Oh...and we had total free will when we decided to follow Christ. Regardless of what you believe about those who choose to follow Christ, this is NOT an easy decision. You do not fall into it. You do not choose it because your parents chose it. It is not an EASY choice. Everything is not springtime and sunshine and all of your problems do not go away if you choose to follow Christ.

Most of the time, if you make this decision to serve our Heavenly Father, you are ridiculed by your friends and family...if not completely shunned. You are held to a higher standard by those who HAVE no standards and then mocked when you stumble. AND we as believers are losing our rights as American citizens at an alarming rate. We can not voice our opinions about anything "controversial" without being branded as bigots, we can not bring our faith to public functions or to our government. And we are told over and over that we use our faith as a crutch.

You're darn right I use my faith as a crutch!! I am a crippled mess without my Lord.
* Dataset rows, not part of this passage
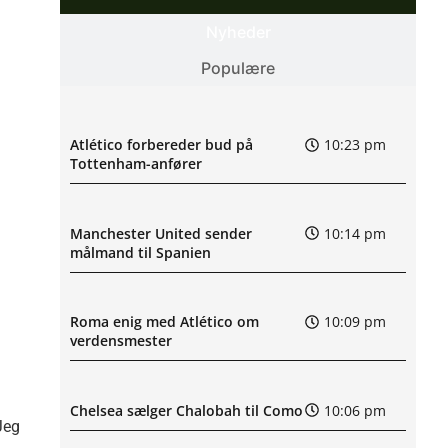
Nyheder
Populære
Atlético forbereder bud på
10:23 pm
Tottenham-anfører
Manchester United sender
10:14 pm
målmand til Spanien
Roma enig med Atlético om
10:09 pm
verdensmester
Chelsea sælger Chalobah til Como
10:06 pm
 Jeg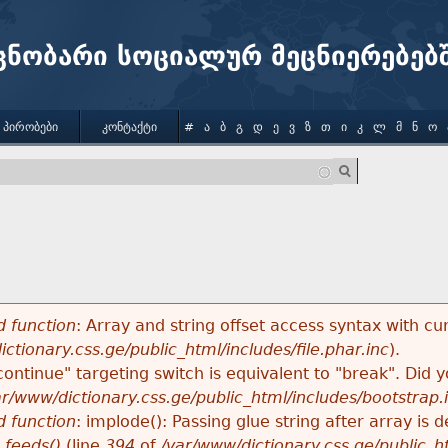
Jump to navigation
ცნობარი სოციალურ მეცნიერებებ
 ᲞᲘᲠᲝᲑᲔᲑᲘ
ᲙᲝᲜᲢᲐᲥᲢᲘ
#
Ა
Ბ
Გ
Დ
Ე
Ვ
Ზ
Თ
Ი
Კ
Ლ
Მ
Ნ
Ო
ა
 function
: Array and string offset access syntax with cu
ctionary.css.ge/public_html/includes/file.phar.inc
).
"continue" targeting switch is equivalent to "break". Did
ar/www/dictionary.css.ge/public_html/includes/bootstrap.
 function
: implode(): Passing glue string after array i
_feeds()
(line
394
of
/var/www/dictionary.css.ge/public_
If he is willing to help me make it through this insane, unfair, uncontrollable life I FOR SURE am going to lean on him!!
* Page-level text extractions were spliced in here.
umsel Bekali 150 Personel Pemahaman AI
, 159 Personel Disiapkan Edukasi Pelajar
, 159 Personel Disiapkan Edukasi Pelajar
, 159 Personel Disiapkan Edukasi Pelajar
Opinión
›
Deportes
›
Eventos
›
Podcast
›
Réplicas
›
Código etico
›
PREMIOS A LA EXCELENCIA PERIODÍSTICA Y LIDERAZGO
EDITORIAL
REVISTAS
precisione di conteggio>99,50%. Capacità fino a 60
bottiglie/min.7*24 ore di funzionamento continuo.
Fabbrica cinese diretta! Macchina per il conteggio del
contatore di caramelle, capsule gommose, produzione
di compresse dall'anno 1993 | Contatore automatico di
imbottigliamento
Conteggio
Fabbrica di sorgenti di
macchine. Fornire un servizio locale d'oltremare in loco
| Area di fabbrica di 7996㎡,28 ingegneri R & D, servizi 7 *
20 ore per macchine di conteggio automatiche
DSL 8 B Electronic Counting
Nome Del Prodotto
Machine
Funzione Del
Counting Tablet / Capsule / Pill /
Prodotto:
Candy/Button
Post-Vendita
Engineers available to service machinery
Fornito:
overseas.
We have a lot to do in the next few months, a lot of hurdles to jump and a lot of obstacles to overcome. We are once again being thrust into a situation we did not expect at a time which is not of our choosing. And we CAN NOT and WILL NOT get through this without God to lean on.

And sometimes, probably more times than we care to think about, he is going to carry us, and I am not a bit ashamed to admit it.

3 comments:

Carol Stoffel said...

Amazing truth!

Unknown said...

Yes!! Well said. You are.so.amazing.

Kristine Kautz said...

Beautifully written Cheryl! I don't know you or your husband well enough to make a judgement on whether or not you are controlling or agree with you on sheltering your kids, but I do know from working with Kirsten that she is a beautiful girl with a good heart and a good soul. She is kind, polite, silly and smart. I have seen her look at and talk about her mother, father, sister, and brother with genuine love and affection. And I have witnessed that the love and affection is an all around mutual feeling. For all of that I feel I am qualified in judging you to be one great momma! I know this new life was not planned, but you have accepted and embraced it as a gift from God. What a lucky girl Kirsten is to have such supportive parents as you and Jeff. And what a lucky boy he will be to have you for grandparents!